Augusto Boffa makes World Wine and Food Expo an annual stop
If you've ever visited the World Wine and Food Expo, you know that the people pouring you the wines at the booths are usually wine brokers from around the Atlantic region. But over the years, Metro Moncton's wine festival has grown in importance to the extent that there are now at least two-dozen top wine makers from around the world who come to join their Canadian agents at the grand tastings each year.
Augusto is making his fourth trip to the festival this year and can be found pouring wine alongside his agent for Atlantic Canada, Joel Fournier of Halifax-based Wine Visions, Inc. over at table 40.
Augusto is on the road about 125 days a year. He recently returned home to Piedmont from Siberia and will next week pack his bags for Moscow. Nevertheless, he flew in from Italy on Thursday just to spend two days pouring hundreds of samples of just two of his family's wines.
He will also no doubt speak in excellent English about how the winery produces 400,000 bottles a year, even though just 15 staff members pick all the grapes by hand from hillside terraces where no mechanical harvester could go.
Not that the standards of the family business would allow such a thing as mechanical harvesting anyway.
Asked Thursday how many casual labourers are brought in to help with the harvest each year, Augusto at first looked puzzled by the question and then alarmed at the notion.
The answer is the demands of quality control allow for only trusted hands in the vineyards.
"It's the most important moment for us, the picking of the grape. We make the selection."
Augusto might or might not mention that the walls of the family's wine cellars in the centre of Alba were actually built by the Romans about 50 years before the birth of Christ, since he may not fully grasp how amazing that is to us in the new world.
Not that tradition isn't everything. Augusto recounted how in the 1980's his cousin Pio Boffa, the president of the winery, returned from a trip from California (Pio's on the road 200 days a year) convinced the family should diversify into chardonnay to meet the tastes of the market.
According to Augusto, Pio's father Giuseppe made his feelings on the topic known with one simple sentence: "I'll kill you."
Father and son fought passionately on the subject for days before the women of the family, particularly Pio's mother Rosy Pio, used their subtle peace-making influences to convince father and son to settle their differences.
The Chardonnay Pio Cesare now produces, without sacrificing its core business of old world traditional Piemontese reds, is called Piodilei, which roughly translates to "Pio for the ladies" in tribute to Rosy's gentle but firm hand in its birth.

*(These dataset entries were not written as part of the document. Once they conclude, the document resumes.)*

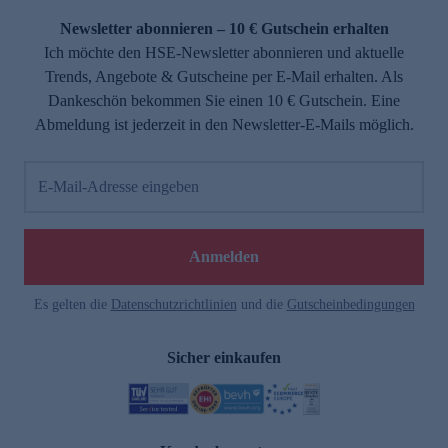
Newsletter abonnieren – 10 € Gutschein erhalten
Ich möchte den HSE-Newsletter abonnieren und aktuelle
Trends, Angebote & Gutscheine per E-Mail erhalten. Als
Dankeschön bekommen Sie einen 10 € Gutschein. Eine
Abmeldung ist jederzeit in den Newsletter-E-Mails möglich.
E-Mail-Adresse eingeben
e
Anmelden
Es gelten die
Datenschutzrichtlinien
und die
Gutscheinbedingungen
Sicher einkaufen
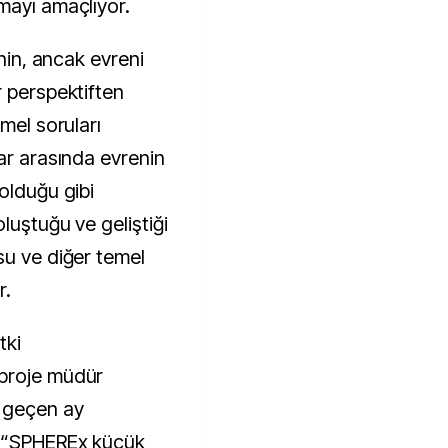
mayı amaçlıyor.
inin, ancak evreni
r perspektiften
mel soruları
ar arasında evrenin
olduğu gibi
luştuğu ve geliştiği
su ve diğer temel
r.
tki
 proje müdür
y geçen ay
e “SPHEREx küçük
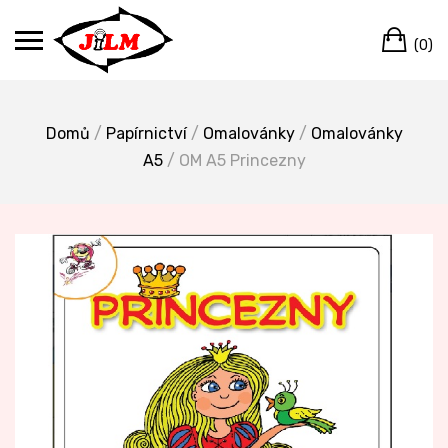
Skip
Ca
to
(0)
content
Domů
/
Papírnictví
/
Omalovánky
/
Omalovánky
A5
/ OM A5 Princezny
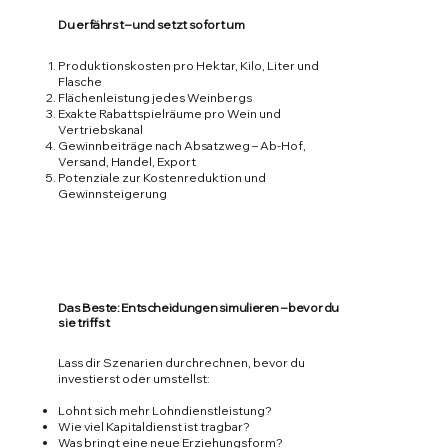
Du erfährst – und setzt sofort um
Produktionskosten pro Hektar, Kilo, Liter und
Flasche
Flächenleistung jedes Weinbergs
Exakte Rabattspielräume pro Wein und
Vertriebskanal
Gewinnbeiträge nach Absatzweg – Ab-Hof,
Versand, Handel, Export
Potenziale zur Kostenreduktion und
Gewinnsteigerung
Das Beste: Entscheidungen simulieren – bevor du
sie triffst
Lass dir Szenarien durchrechnen, bevor du
investierst oder umstellst:
Lohnt sich mehr Lohndienstleistung?
Wie viel Kapitaldienst ist tragbar?
Was bringt eine neue Erziehungsform?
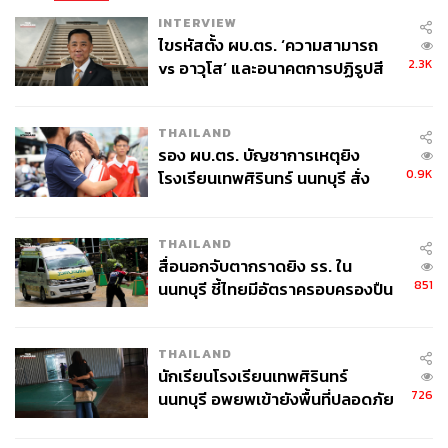
INTERVIEW
ไขรหัสตั้ง ผบ.ตร. ‘ความสามารถ
2.3K
vs อาวุโส’ และอนาคตการปฏิรูปสี
กากี กับ พล.ต.อ. เอก อังสนานนท์
THAILAND
รอง ผบ.ตร. บัญชาการเหตุยิง
0.9K
โรงเรียนเทพศิรินทร์ นนทบุรี สั่ง
ค้นหา 2 รอบยืนยันไร้คนติดค้าง พบ
ศพปู่-ย่าที่บ้านพักผู้ก่อเหตุ
THAILAND
สื่อนอกจับตากราดยิง รร. ใน
851
นนทบุรี ชี้ไทยมีอัตราครอบครองปืน
สูงในระดับต้นของภูมิภาค
THAILAND
นักเรียนโรงเรียนเทพศิรินทร์
726
นนทบุรี อพยพเข้ายังพื้นที่ปลอดภัย
ชั่วคราว หลังเหตุใช้อาวุธปืนภายใน
โรงเรียนคลี่คลาย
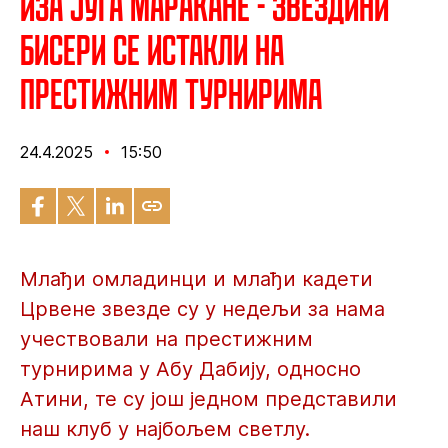
Иза југа Маракане - Звездини
бисери се истакли на
престижним турнирима
24.4.2025
15:50
Млађи омладинци и млађи кадети
Црвене звезде су у недељи за нама
учествовали на престижним
турнирима у Абу Дабију, односно
Атини, те су још једном представили
наш клуб у најбољем светлу.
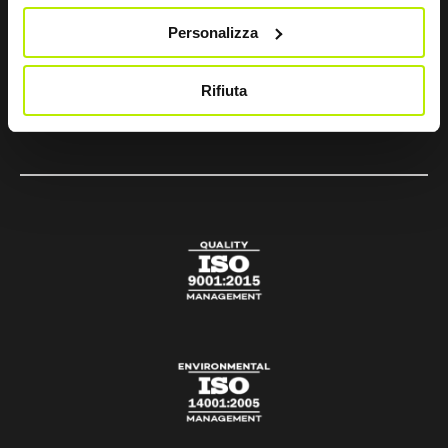
+39 075 804 37 47
Personalizza
sir@sirsafety.com
amm.ne@pec.sirsafety.com
Rifiuta
vendite@pec.sirsafety.com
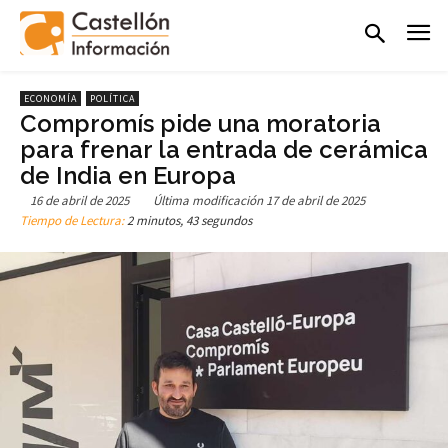
ECONOMÍA
POLÍTICA
Compromís pide una moratoria
para frenar la entrada de cerámica
de India en Europa
16 de abril de 2025
Última modificación
17 de abril de 2025
Tiempo de Lectura:
2 minutos, 43 segundos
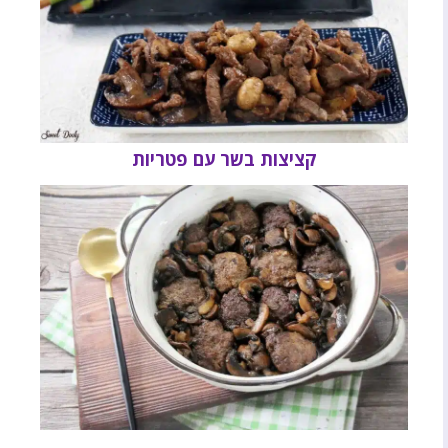
קציצות בשר עם פטריות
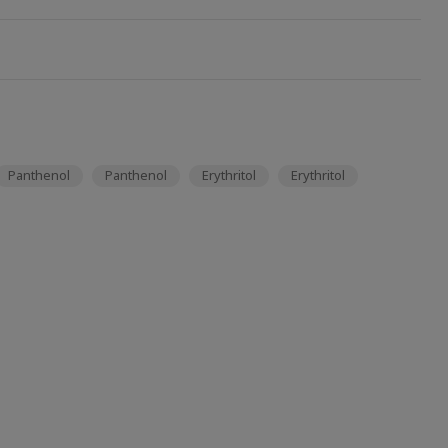
Panthenol
Panthenol
Erythritol
Erythritol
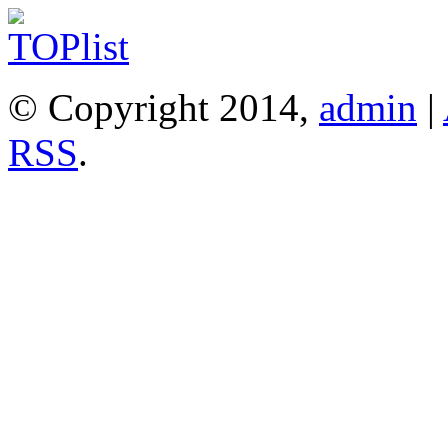
© Copyright 2014,
admin
|
RSS
.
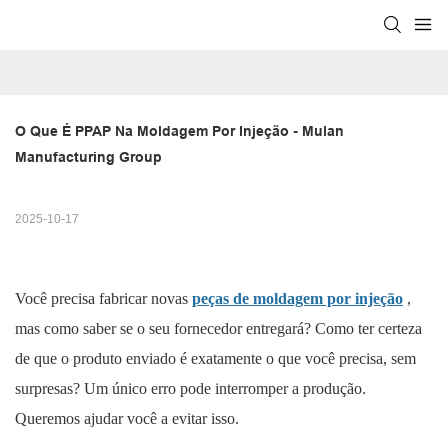
O Que É PPAP Na Moldagem Por Injeção - Mulan 
Manufacturing Group
2025-10-17
Você precisa fabricar novas
peças de moldagem por injeção
,
mas como saber se o seu fornecedor entregará? Como ter certeza
de que o produto enviado é exatamente o que você precisa, sem
surpresas? Um único erro pode interromper a produção.
Queremos ajudar você a evitar isso.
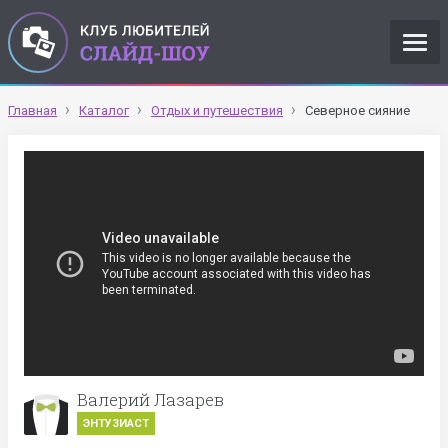
Главная
Каталог
Отдых и путешествия
Северное сияние
Валерий Лазарев
ЭНТУЗИАСТ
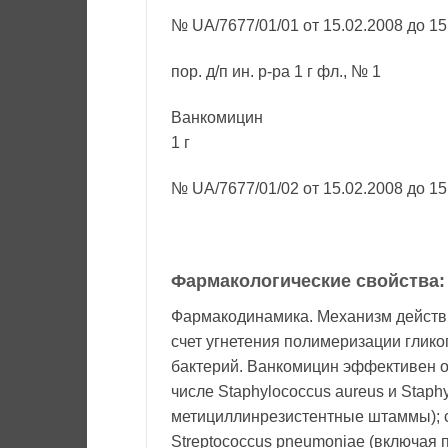
№ UA/7677/01/01 от 15.02.2008 до 15
пор. д/п ин. р-ра 1 г фл., № 1
Ванкомицин
1 г
№ UA/7677/01/02 от 15.02.2008 до 15
Фармакологические свойства:
Фармакодинамика. Механизм действия
счет угнетения полимеризации глик
бактерий. Ванкомицин эффективен о
числе Stаphylococcus aureus и Stаph
метициллинрезистентные штаммы); ст
Streptococcus pneumoniae (включая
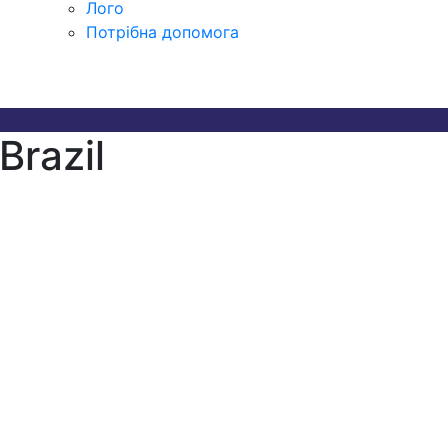
Лого
Потрібна допомога
Brazil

Rosy's strong hand continues. Now 87 years old, she is the family's definitive taster. It is still Rosy's nose and palate that must be delighted by every batch of wine, before it is deemed worthy for sale.

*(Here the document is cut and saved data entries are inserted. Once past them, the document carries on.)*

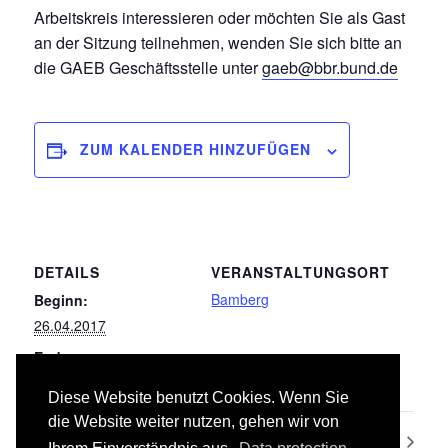
Arbeitskreis interessieren oder möchten Sie als Gast
an der Sitzung teilnehmen, wenden Sie sich bitte an
die GAEB Geschäftsstelle unter
gaeb@bbr.bund.de
ZUM KALENDER HINZUFÜGEN
DETAILS
VERANSTALTUNGSORT
Bamberg
Beginn:
26.04.2017
Ende:
27.04.2017
Diese Website benutzt Cookies. Wenn Sie
die Website weiter nutzen, gehen wir von
085 Rohrvortriebsarbeiten
036 Bodenbelagarbeiten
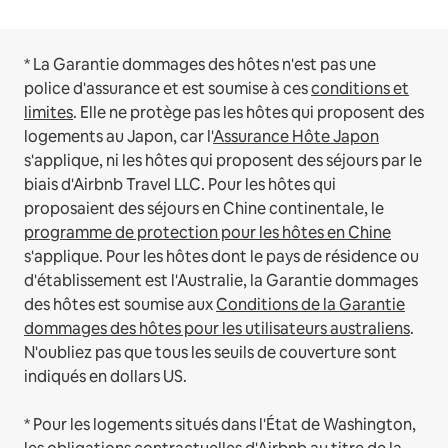
* La Garantie dommages des hôtes n'est pas une
police d'assurance et est soumise à ces
conditions et
limites
.
Elle ne protège pas les hôtes qui proposent des
logements au Japon, car l'
Assurance Hôte Japon
s'applique, ni les hôtes qui proposent des séjours par le
biais d'Airbnb Travel LLC.
Pour les hôtes qui
proposaient des séjours en Chine continentale, le
programme de protection pour les hôtes en Chine
s'applique.
Pour les hôtes dont le pays de résidence ou
d'établissement est l'Australie, la Garantie dommages
des hôtes est soumise aux
Conditions de la Garantie
dommages des hôtes pour les utilisateurs australiens
.
N'oubliez pas que tous les seuils de couverture sont
indiqués en dollars US.
* Pour les logements situés dans l'État de Washington,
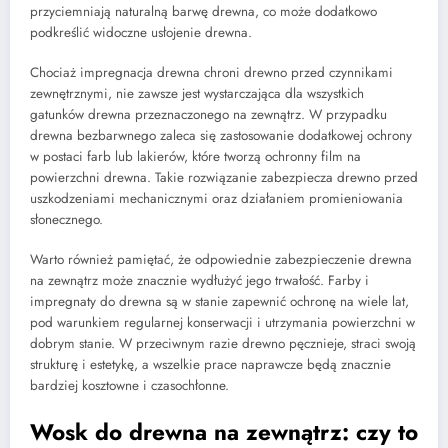
przyciemniają naturalną barwę drewna, co może dodatkowo
podkreślić widoczne usłojenie drewna.
Chociaż impregnacja drewna chroni drewno przed czynnikami
zewnętrznymi, nie zawsze jest wystarczająca dla wszystkich
gatunków drewna przeznaczonego na zewnątrz. W przypadku
drewna bezbarwnego zaleca się zastosowanie dodatkowej ochrony
w postaci farb lub lakierów, które tworzą ochronny film na
powierzchni drewna. Takie rozwiązanie zabezpiecza drewno przed
uszkodzeniami mechanicznymi oraz działaniem promieniowania
słonecznego.
Warto również pamiętać, że odpowiednie zabezpieczenie drewna
na zewnątrz może znacznie wydłużyć jego trwałość. Farby i
impregnaty do drewna są w stanie zapewnić ochronę na wiele lat,
pod warunkiem regularnej konserwacji i utrzymania powierzchni w
dobrym stanie. W przeciwnym razie drewno pęcznieje, straci swoją
strukturę i estetykę, a wszelkie prace naprawcze będą znacznie
bardziej kosztowne i czasochłonne.
Wosk do drewna na zewnątrz: czy to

The family wine making lineage actually comes down through her. She is the great grandaughter of Cesare Pio, who inverted his Christian name and surname when he named the winery upon its founding in 1881.
After two long days of pouring the family's sumptuous red Fides Barbera and its semi-sweet limited production dessert wine Moscato d'Asti here in Metro Moncton, Augusto will hop on the first of a series of planes tomorrow headed back for Piedmont.
He has not timed his Metro visit to be part of any sort of regional or nationwide marketing tour as you might expect. He's literally crossed the ocean and five time zones out of a love for his work and a chance to meet some of his customers.
It isn't all work and no play for Augusto, though. Dana Clendenning, the president of the NB Liquor Corporation, made him the guest of honour at a special $80 a plate dinner held at Mavericks Thursday night. Diners enjoyed a four course meal created by chef Ray Fowler and sampled seven of Pio Cesare's wines while Augusto shared details of wine making in his native region.
Dana had heard of Augusto's dedication to the World Wine and Food Expo and was impressed he had made the trip three times even though New Brunswick is an admittedly small market.
As well, Alcool NB Liquor only typically carries eight of the company's 16 wines.
"For a producer to support his products like this, it's amazing," Dana said.
In Verona this spring for Vin Italy, one of the wine world's largest trade shows, Dana took time from securing the liquor corporation's inventory for next year to seek Augusto out and invite him to the special event.